Secondly, because of Senegal’s anticipated access to low-cost domestic fuel, the operating costs turn out to be much less impactful than the funding prices. In other phrases, because low gasoline prices decrease working prices, it is financially sound for the nation to depend on ICE power plants, that are less expensive to build.
Technology modularity additionally performs a key function. Senegal is predicted to require an additional 60-80 MW of technology capability each year to have the ability to meet the growing demand. This is way decrease than the capacity of typical CCGTs plants which averages 300-400 MW that must be built in one go, leading to unnecessary expenditure. Engine energy vegetation, however, are modular, which means they can be built precisely as and when the country needs them, and further prolonged when required.

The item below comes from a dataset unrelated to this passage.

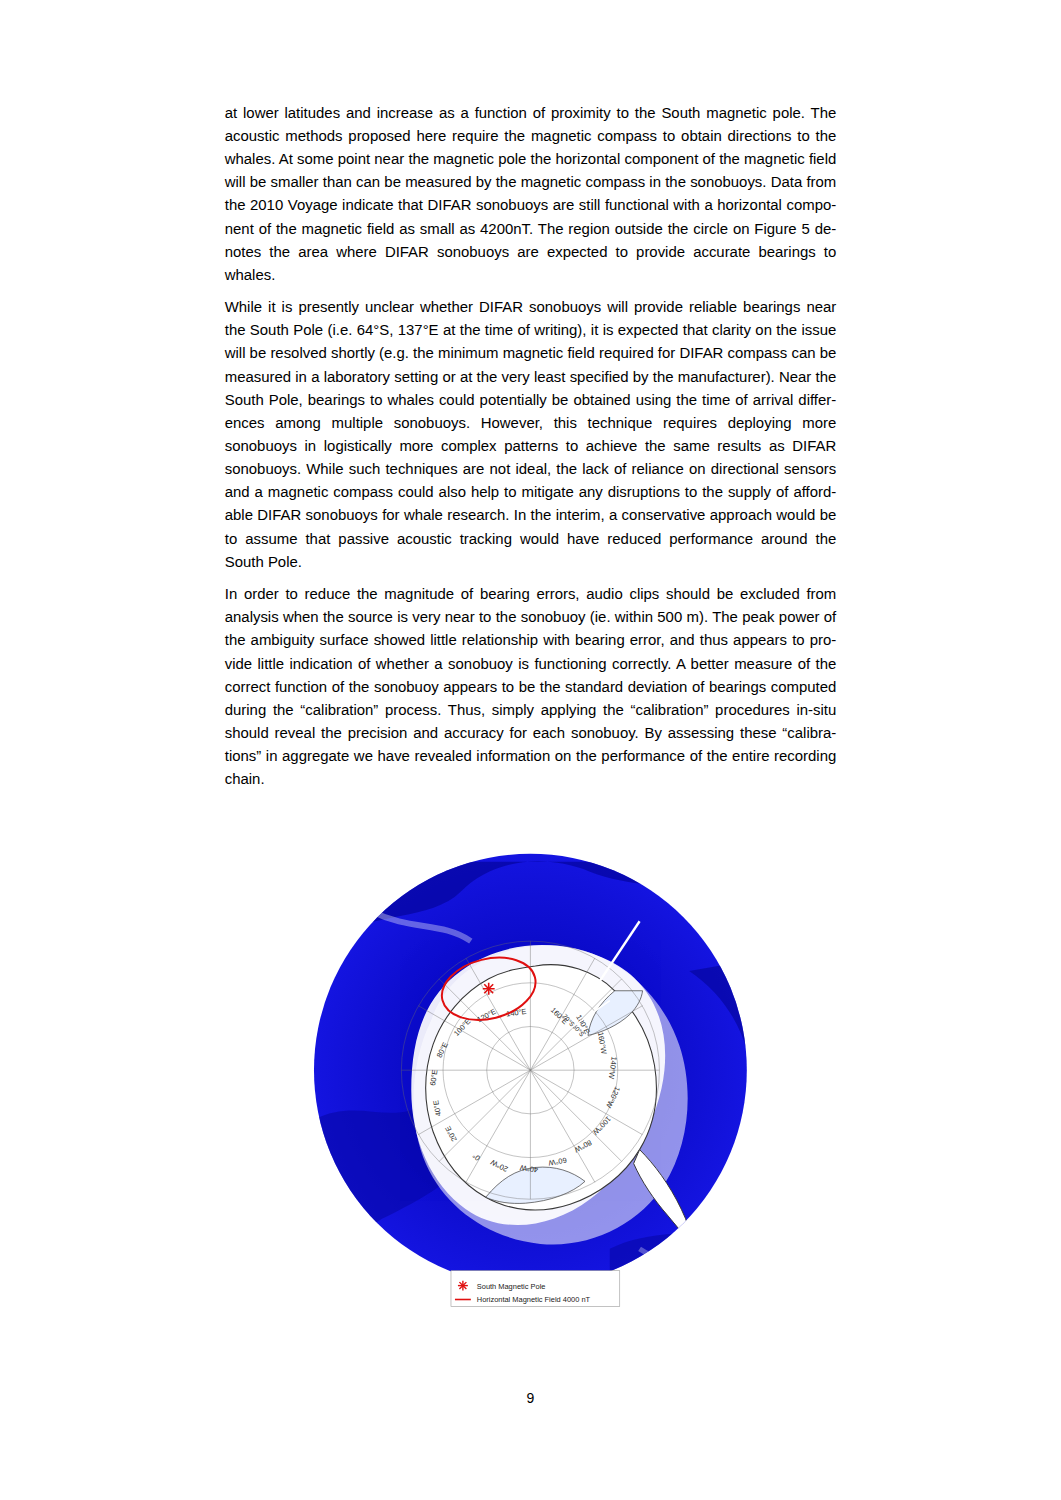at lower latitudes and increase as a function of proximity to the South magnetic pole. The acoustic methods proposed here require the magnetic compass to obtain directions to the whales. At some point near the magnetic pole the horizontal component of the magnetic field will be smaller than can be measured by the magnetic compass in the sonobuoys. Data from the 2010 Voyage indicate that DIFAR sonobuoys are still functional with a horizontal component of the magnetic field as small as 4200nT. The region outside the circle on Figure 5 denotes the area where DIFAR sonobuoys are expected to provide accurate bearings to whales.
While it is presently unclear whether DIFAR sonobuoys will provide reliable bearings near the South Pole (i.e. 64°S, 137°E at the time of writing), it is expected that clarity on the issue will be resolved shortly (e.g. the minimum magnetic field required for DIFAR compass can be measured in a laboratory setting or at the very least specified by the manufacturer). Near the South Pole, bearings to whales could potentially be obtained using the time of arrival differences among multiple sonobuoys. However, this technique requires deploying more sonobuoys in logistically more complex patterns to achieve the same results as DIFAR sonobuoys. While such techniques are not ideal, the lack of reliance on directional sensors and a magnetic compass could also help to mitigate any disruptions to the supply of affordable DIFAR sonobuoys for whale research. In the interim, a conservative approach would be to assume that passive acoustic tracking would have reduced performance around the South Pole.
In order to reduce the magnitude of bearing errors, audio clips should be excluded from analysis when the source is very near to the sonobuoy (ie. within 500 m). The peak power of the ambiguity surface showed little relationship with bearing error, and thus appears to provide little indication of whether a sonobuoy is functioning correctly. A better measure of the correct function of the sonobuoy appears to be the standard deviation of bearings computed during the “calibration” process. Thus, simply applying the “calibration” procedures in-situ should reveal the precision and accuracy for each sonobuoy. By assessing these “calibrations” in aggregate we have revealed information on the performance of the entire recording chain.
140°E 120°E 100°E 80°E 60°E 40°E 20°E 0° 20°W 40°W 60°W 80°W 100°W 120°W 140°W 160°W 180°E 160°E 70°S 60°S South Magnetic Pole Horizontal Magnetic Field 4000 nT
9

The numbers at play are important. The model exhibits that If Senegal chooses to favour CCGT vegetation on the expense of ICE-gas, it’s going to result in as a lot as 240 million dollars of additional price for the system by 2035. The value difference between the technologies may even improve to 350 million USD in favor of ICE technology if Senegal also chooses to build new renewable energy capacity throughout the next decade.
Risk-managing potential fuel infrastructure delays
The improvement of fuel infrastructure is a posh and lengthy endeavour. Program delays usually are not uncommon, inflicting fuel provide disruptions that will have an enormous monetary impact on the operation of CCGT plants.
Nigeria knows one thing about that. Only final yr, significant gasoline provide points have triggered shutdowns at some of the country’s largest gasoline turbine power crops. Because Gas turbines function on a steady combustion course of, they require a constant supply of gasoline and a steady dispatched load to generate consistent energy output. If the provision is disrupted, shutdowns happen, putting a great pressure on the overall system. ICE-Gas crops however, are designed to adjust their operational profile over time and increase system flexibility. Because of their versatile working profile, they have been able to preserve a a lot larger degree of availability
The research took a deep dive to analyse the financial impression of 2 years delay within the gasoline infrastructure program. It demonstrates that if the country decides to speculate into gasoline engines, the price of gasoline delay would be 550 million dollars, whereas a system dominated by CCGTs would result in a staggering 770 million dollars in extra price.
Whichever way you take a look at it, new ICE-Gas era capability will minimize the entire value of electricity in Senegal in all potential situations. If Senegal is to meet electrical energy demand growth in a cost-optimal means, no much less than 300 MW of latest ICE-Gas capability might be required by 2026.